このような状況を一挙に打破してくれるのが、今回のこのデータベースの刊行である。その検索機能は、著者、書名はもちろんキーワード、分野、原本所蔵機関はもちろん、本文や索引にまで及び、その資料の印刷機能、画像の拡大・縮小・回転機能までついているとなれば、これまで読みやすいハード・コピーを得るためには多くの時間とテクニックが必要とされた複写がなんと便利になることか。

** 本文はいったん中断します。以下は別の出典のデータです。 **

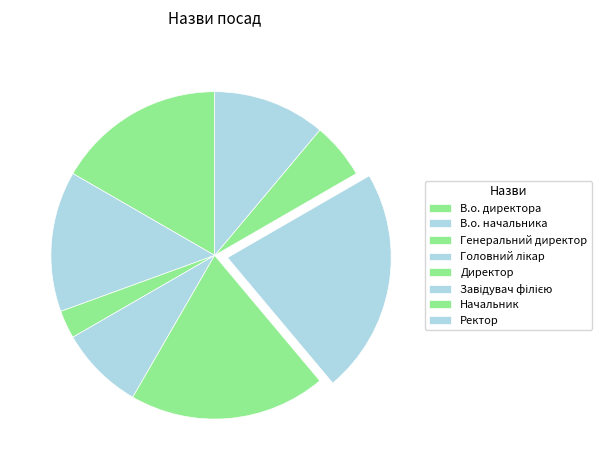

What is the total percentage of Ректор and Завідувач філією?

33.3%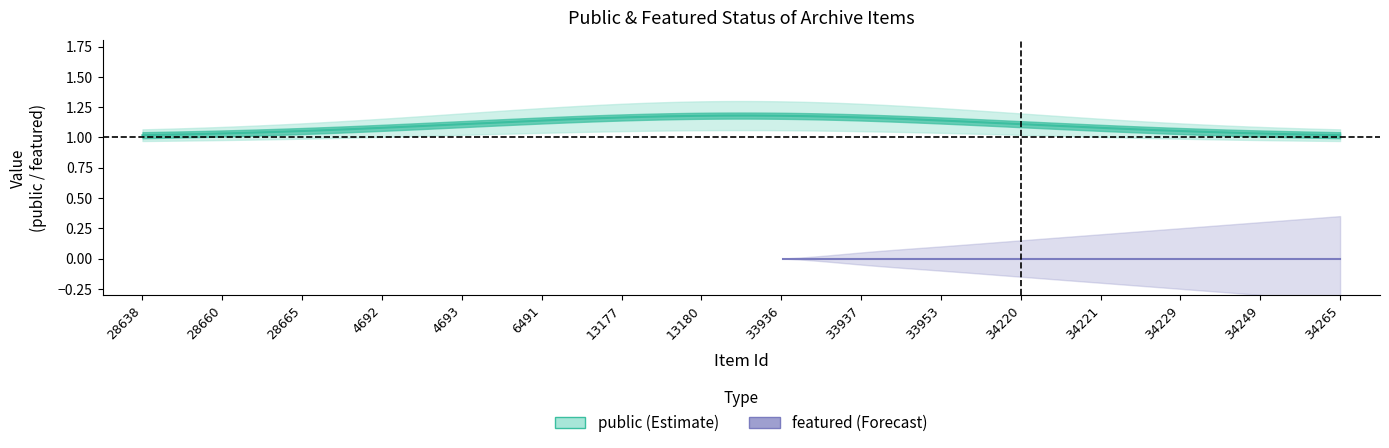

Does the chart have visible grid lines?

No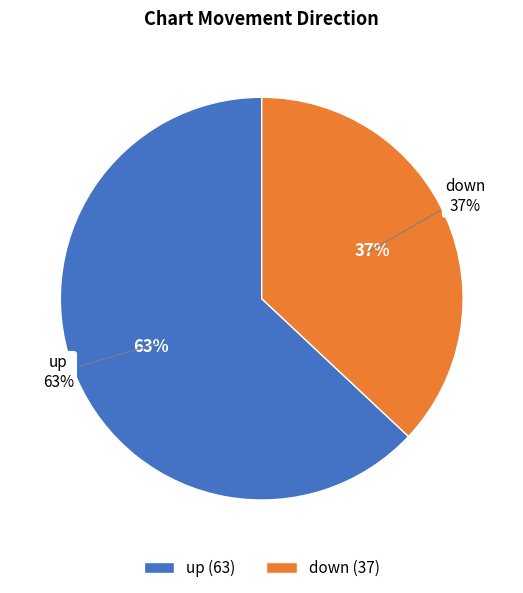

What is the change in value from up to down?

-26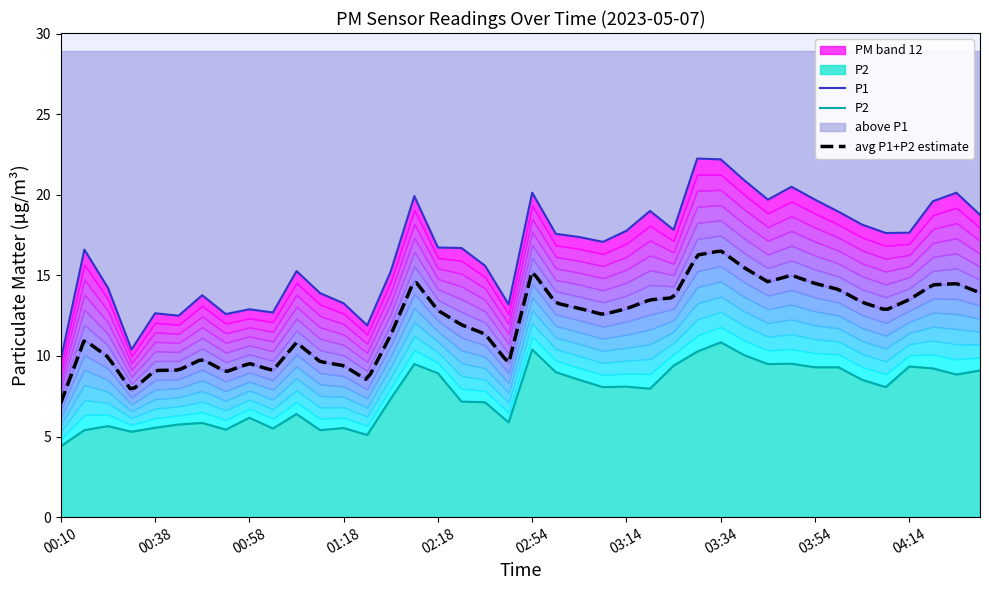

Which category has the highest value across all series?

03:29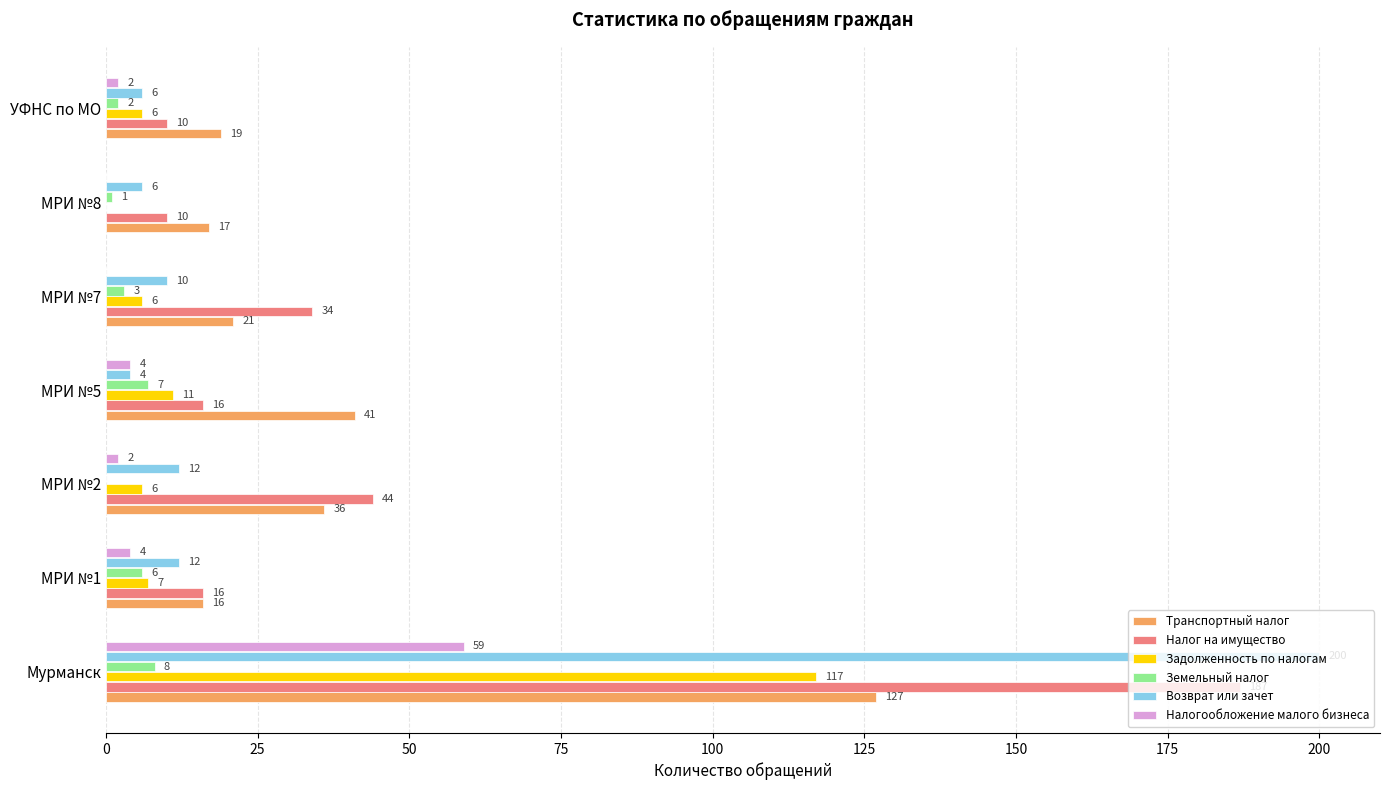

What is the approximate value of Возврат или зачет at МРИ №7?

10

さらに刊行年、言語、挿絵などの限定検索も可能であり、著者名、書名、刊行年、刊行年逆順までの閲覧可能が加わるとすれば、ビブリオグラファーとしてもこれほどの宝の山は今は見つからないであろう。かつてW.S.ジェヴォンズの著作目録・翻訳目録を作成した際にかけたあの膨大な時間と労力は何分の一、いや何十分の一に減ることか。
このようにマイクロフィルムのままであれば、研究者が必要資料を検索し、必要な箇所を複写し、研究資料とするのがその利用の第一の目的であったこのゴールドスミス・クレス両文庫全体が、これら種々の検索機能が付加されたことによって、一つの巨大なテキストとして研究者の前に登場することになる。まさに、入手困難な原典の講読テキストとして存在したこの貴重な資料群が、新たな研究テーマを生み出すテキストとして研究者の眼前に登場したことになる。